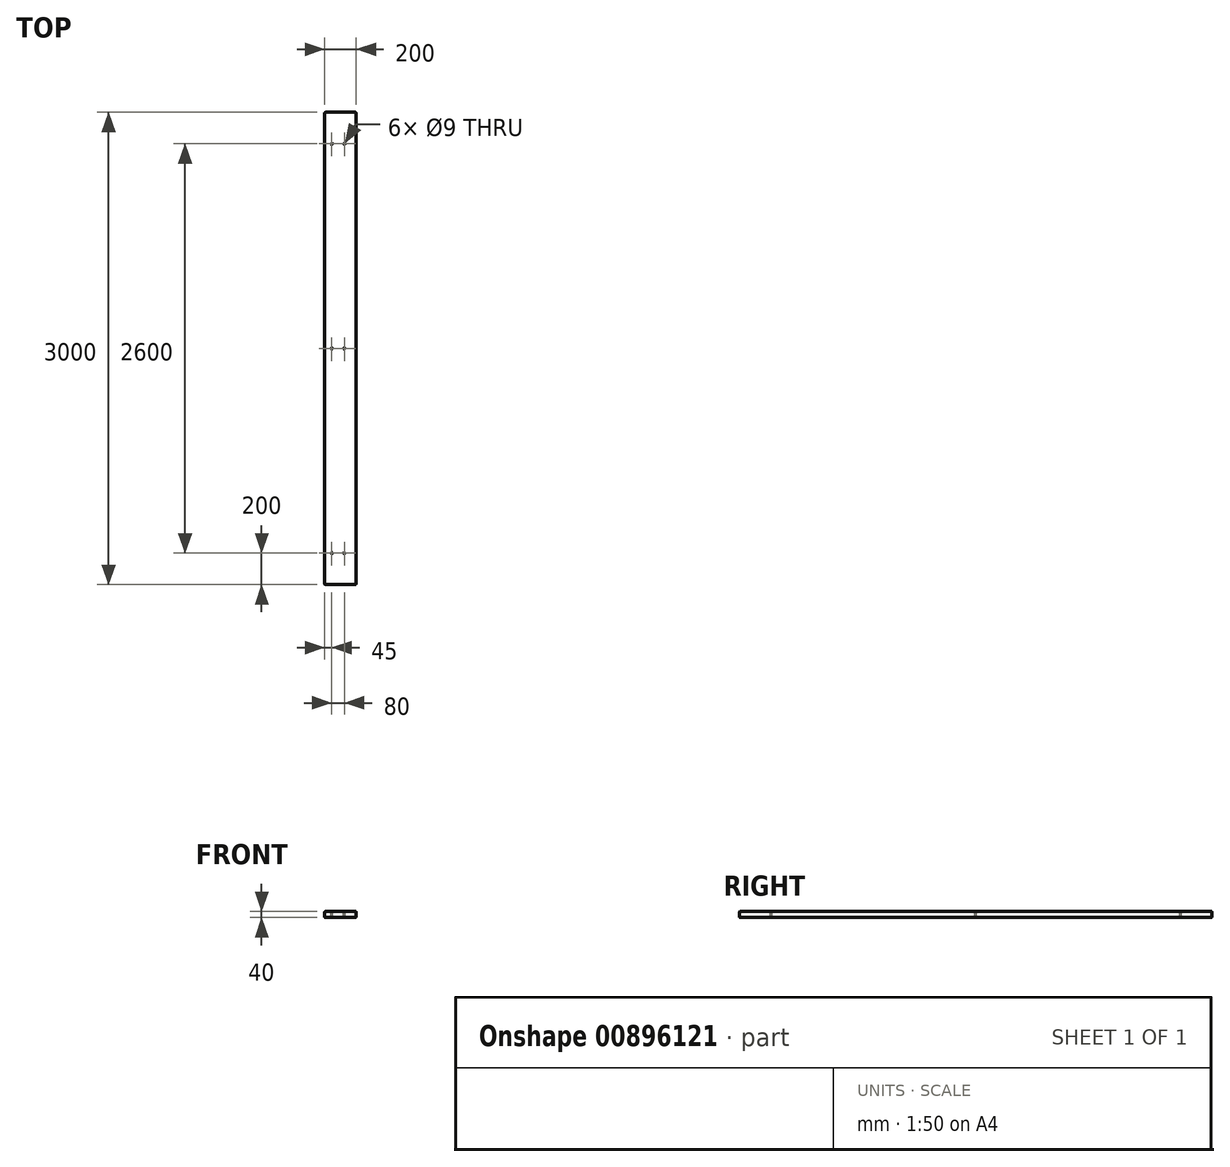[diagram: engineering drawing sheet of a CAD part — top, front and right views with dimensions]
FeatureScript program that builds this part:
annotation { "Feature Type Name" : "Feature", "Feature Type Description" : "" }
export const myFeature = defineFeature(function(context is Context, id is Id, definition is map)
    precondition{}
    {
        {
            var Q0;
            Q0=qCreatedBy(makeId("Front.planeOp"),FACE);
            var sketch = newSketch(context, id + "F0", { "sketchPlane" : qUnion([Q0])});
            skLineSegment(sketch, "E0.bottom", {"start": v(0, 0) * mm, "end": v(200, 0) * mm});
            skLineSegment(sketch, "E0.top", {"start": v(0, 40) * mm, "end": v(200, 40) * mm});
            skLineSegment(sketch, "E0.left", {"start": v(0, 0) * mm, "end": v(0, 40) * mm});
            skLineSegment(sketch, "E0.right", {"start": v(200, 0) * mm, "end": v(200, 40) * mm});
            skSolve(sketch);
        }
        {
            var Q0;
            Q0=qSketchRegion(id+"F0",true);
            extrude(context, id + "F1", {"entities" : qUnion([Q0]), "depth" : 3000 * mm, "offsetDistance" : 25 * mm});
        }
        {
            var Q0;
            Q0=makeQuery(id+"F1.opExtrude","SWEPT_FACE",FACE,{"disambiguationData":[OSD([sQuery(id+"F0.wireOp",EDGE,"E0.top")])]});
            var sketch = newSketch(context, id + "F2", { "sketchPlane" : qUnion([Q0])});
            skLineSegment(sketch, "E1", {"start": v(0, -3000) * mm, "end": v(45, -3000) * mm, "construction": true});
            skLineSegment(sketch, "E2", {"start": v(45, -3000) * mm, "end": v(125, -3000) * mm, "construction": true});
            skLineSegment(sketch, "E3", {"start": v(45, -3000) * mm, "end": v(45, -2800) * mm, "construction": true});
            skLineSegment(sketch, "E4", {"start": v(45, -2800) * mm, "end": v(45, -200) * mm, "construction": true});
            skLineSegment(sketch, "E5", {"start": v(45, -200) * mm, "end": v(45, 0) * mm, "construction": true});
            skLineSegment(sketch, "E6", {"start": v(125, -3000) * mm, "end": v(125, -2800) * mm, "construction": true});
            skLineSegment(sketch, "E7", {"start": v(125, -2800) * mm, "end": v(125, -200) * mm, "construction": true});
            skLineSegment(sketch, "E8", {"start": v(125, -200) * mm, "end": v(125, 0) * mm, "construction": true});
            skCircle(sketch, "E9", {"center": v(45, -2800) * mm, "radius": 4.5 * mm});
            skCircle(sketch, "E10", {"center": v(125, -2800) * mm, "radius": 4.5 * mm});
            skCircle(sketch, "E11", {"center": v(45, -200) * mm, "radius": 4.5 * mm});
            skCircle(sketch, "E12", {"center": v(125, -200) * mm, "radius": 4.5 * mm});
            skPoint(sketch, "E13", {"position": v(45, -1500) * mm});
            skPoint(sketch, "E14", {"position": v(125, -1500) * mm});
            skCircle(sketch, "E15", {"center": v(45, -1500) * mm, "radius": 4.5 * mm});
            skCircle(sketch, "E16", {"center": v(125, -1500) * mm, "radius": 4.5 * mm});
            skSolve(sketch);
        }
        {
            var Q0;
            Q0=qSketchRegion(id+"F2",true);
            extrude(context, id + "F3", {"entities" : qUnion([Q0]), "operationType" : NewBodyOperationType.REMOVE, "endBound" : BoundingType.THROUGH_ALL, "oppositeDirection" : true, "depth" : 25 * mm, "offsetDistance" : 25 * mm});
        }
        {
            var Q0;
            Q0=makeQuery(id+"F1.opExtrude","SWEPT_EDGE",EDGE,{"disambiguationData":[OSD([sQuery(id+"F0.wireOp",EDGE,"E0.top"),sQuery(id+"F0.wireOp",EDGE,"E0.left")])]});
            var Q1;
            Q1=makeQuery(id+"F1.opExtrude","SWEPT_EDGE",EDGE,{"disambiguationData":[OSD([sQuery(id+"F0.wireOp",EDGE,"E0.bottom"),sQuery(id+"F0.wireOp",EDGE,"E0.left")])]});
            var Q2;
            Q2=makeQuery(id+"F1.opExtrude","SWEPT_EDGE",EDGE,{"disambiguationData":[OSD([sQuery(id+"F0.wireOp",EDGE,"E0.top"),sQuery(id+"F0.wireOp",EDGE,"E0.right")])]});
            var Q3;
            Q3=makeQuery(id+"F1.opExtrude","SWEPT_EDGE",EDGE,{"disambiguationData":[OSD([sQuery(id+"F0.wireOp",EDGE,"E0.bottom"),sQuery(id+"F0.wireOp",EDGE,"E0.right")])]});
            var Q4;
            Q4=makeQuery(id+"F1.opExtrude","CAP_EDGE",EDGE,{"disambiguationData":[OSD([sQuery(id+"F0.wireOp",EDGE,"E0.top")])],"isStart":false});
            var Q5;
            Q5=makeQuery(id+"F1.opExtrude","CAP_EDGE",EDGE,{"disambiguationData":[OSD([sQuery(id+"F0.wireOp",EDGE,"E0.bottom")])],"isStart":false});
            var Q6;
            Q6=makeQuery(id+"F1.opExtrude","CAP_EDGE",EDGE,{"disambiguationData":[OSD([sQuery(id+"F0.wireOp",EDGE,"E0.left")])],"isStart":false});
            var Q7;
            Q7=makeQuery(id+"F1.opExtrude","CAP_EDGE",EDGE,{"disambiguationData":[OSD([sQuery(id+"F0.wireOp",EDGE,"E0.right")])],"isStart":false});
            var Q8;
            Q8=makeQuery(id+"F1.opExtrude","CAP_EDGE",EDGE,{"disambiguationData":[OSD([sQuery(id+"F0.wireOp",EDGE,"E0.right")])],"isStart":true});
            var Q9;
            Q9=makeQuery(id+"F1.opExtrude","CAP_EDGE",EDGE,{"disambiguationData":[OSD([sQuery(id+"F0.wireOp",EDGE,"E0.top")])],"isStart":true});
            var Q10;
            Q10=makeQuery(id+"F1.opExtrude","CAP_EDGE",EDGE,{"disambiguationData":[OSD([sQuery(id+"F0.wireOp",EDGE,"E0.bottom")])],"isStart":true});
            var Q11;
            Q11=makeQuery(id+"F1.opExtrude","CAP_EDGE",EDGE,{"disambiguationData":[OSD([sQuery(id+"F0.wireOp",EDGE,"E0.left")])],"isStart":true});
            fillet(context, id + "F4", {"entities" : qUnion([Q0, Q1, Q2, Q3, Q4, Q5, Q6, Q7, Q8, Q9, Q10, Q11]), "radius" : 5 * mm, "tangentPropagation" : true, "allowEdgeOverflow" : false});
        }
    });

_ _ _ _ _

## Task goal
How many lines in the records above contain the string "skPoint"? Reply with the number alone.

## Written answer
2